FatherSon Ventures

Building a Relationship through Adventure

Walden Pond

Written By: Scot Butwell - Aug• 16•12

lightningD has taken up residence inside an eight by ten foot room, mostly dark, no lights, black walls, octagon shaped, felt curtain entrance, with flashes of lightning and crackling thunder.

Henry David Thoreau went to Walden Pond to immerse himself in nature, reflect on society’s ills, and seek a simpler lifestyle. Well, D has chosen his sanctuary to be in the eye of a simulated storm at the La Habra children’s museum.

I doubt his fascination is an effort to commune with nature. With every flash of lightning and crackling thunder, he runs around the room screaming as if struck by lightning, joining two boys in this boyish fun.

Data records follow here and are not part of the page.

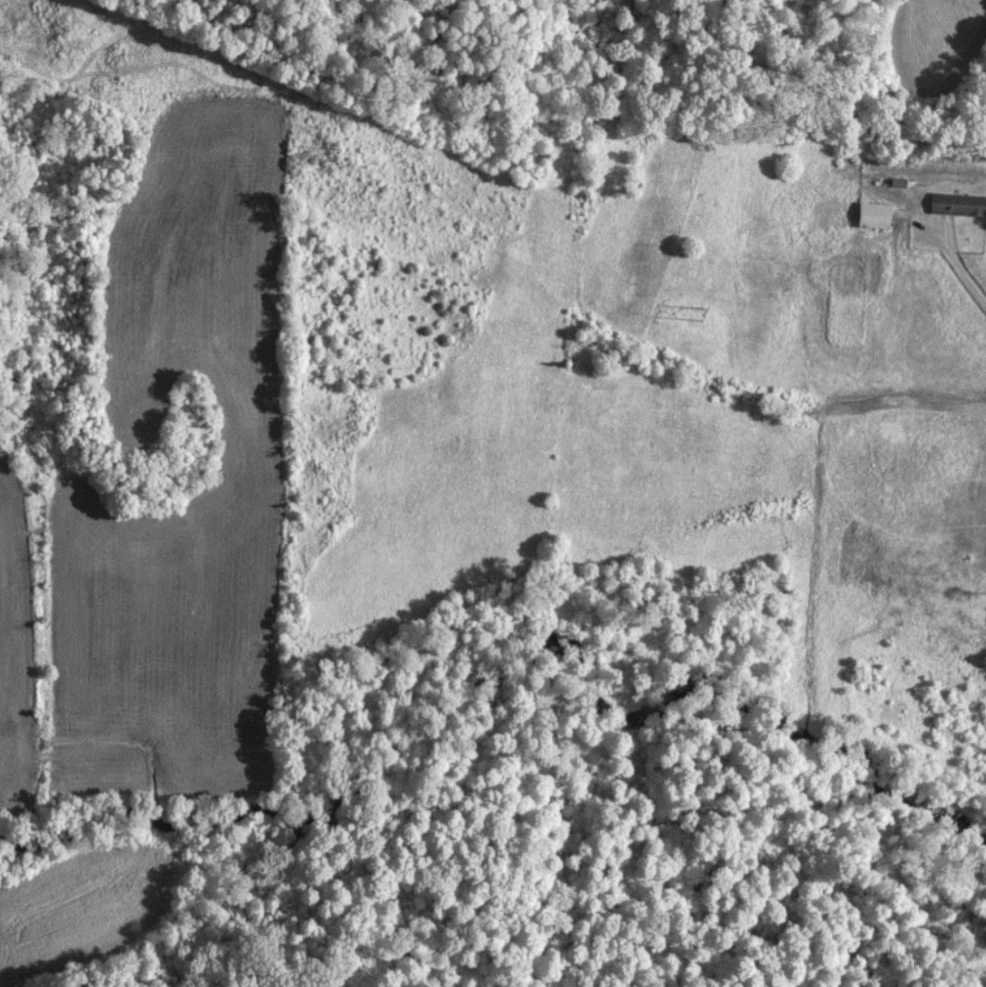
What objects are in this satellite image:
power tower: (332, 153)
building: (956, 203)
building: (871, 214)
road: (960, 265)
power tower: (699, 312)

Nevertheless, I can’t help but reflect on how he’s mastered the philosophy of Thoreau: “Simplify! Simplify! Simplify! Let your affairs be two or three, not a hundred or a thousand.”

la habra

He’s found the one thing that makes him happy–his Walden Pond–and I see no problem letting him stay in the Lightning Room as long as he likes. He’s happy here, I think to myself. Why should I make him leave?

The Wife thinks differently. “Tell him it’s time to see the rest of the museum,” she tells me. “He’s been in here long enough.” She doesn’t adhere to Thoreau’s view, and I feel torn to the core of my being by her request.

I want to act as I typically do with D, following my free-range parenting style, and yet I know, the Wife wants me to give D rules and structure, and if I do what will please her, this would represent a major change in my parenting philosophy.

For D and me.

So the wife and I coax D out of his beloved Lightning Room, and he makes it no more than twenty feet, before he turns and races back, dodging at the last possible second a few toddlers to avoid a collision.

My intuition tells me the Wife’s and my contrasting parenting styles are converging for a head-on collision, and I start breathing faster, my thinking becoming erratic and panicky.

But the Wife is calm. She is usually anxious 24/7, and I’m the calm one; however, today it’s reversed: I am anxious and she is calm. (Note to self: ask the Wife later why she was so calm).

The Wife’s habit is to tell D what to do, and in her new zen-like mental state, she has chosen to let me be in charge of D, having assumed a monk-like silence that I know won’t last long.

Since the Wife is calm, my inner struggle isn’t influenced by her, unless previous conversations count, and after D makes four or five trips back to the Lightning Room, she tells me: “We need a behavior plan. Do you know what a behavior plan is?”

“Yes.”

“What is it?”

“It’s a plan for behavior.”

“That’s what we need. A behavior plan for D. That we discuss with him before we go somewhere. We’re the reason he’s running around the museum. We’re the reason he’s out of control.”

Her words had started out in a reasonable tone, but by the end of her thought, they had become negative and left a sour imprint in my spirit.

So I found it hard to embrace the notion of a Behavioral Plan, even though it sounded good on paper, and I know it would please the Wife, because it felt like putting a straight-jacket on D.

Dr. J, a psychologist the wife and I meet with as part of D’s ABA program, has identified our problem in two sessions. I am the Fun Dad who needs to step up my parenting D and the Wife is the Commander-in-Chief who needs to connect more with D.

So easy to assess. So hard to change.

And changing my views on parenting –though I can see stepping up my parenting would be helpful–feels like a betrayal to my beliefs–even if it only means small changes like being the one to tell D it’s bedtime.

I don’t know if I’m ready to give up being the less of the Fun Dad, and after D made one last dash to the Lightning Room (he didn’t find the rest of the museum too exciting), I figured it could wait at least one more day, so D could enjoy being in the Lightning Room.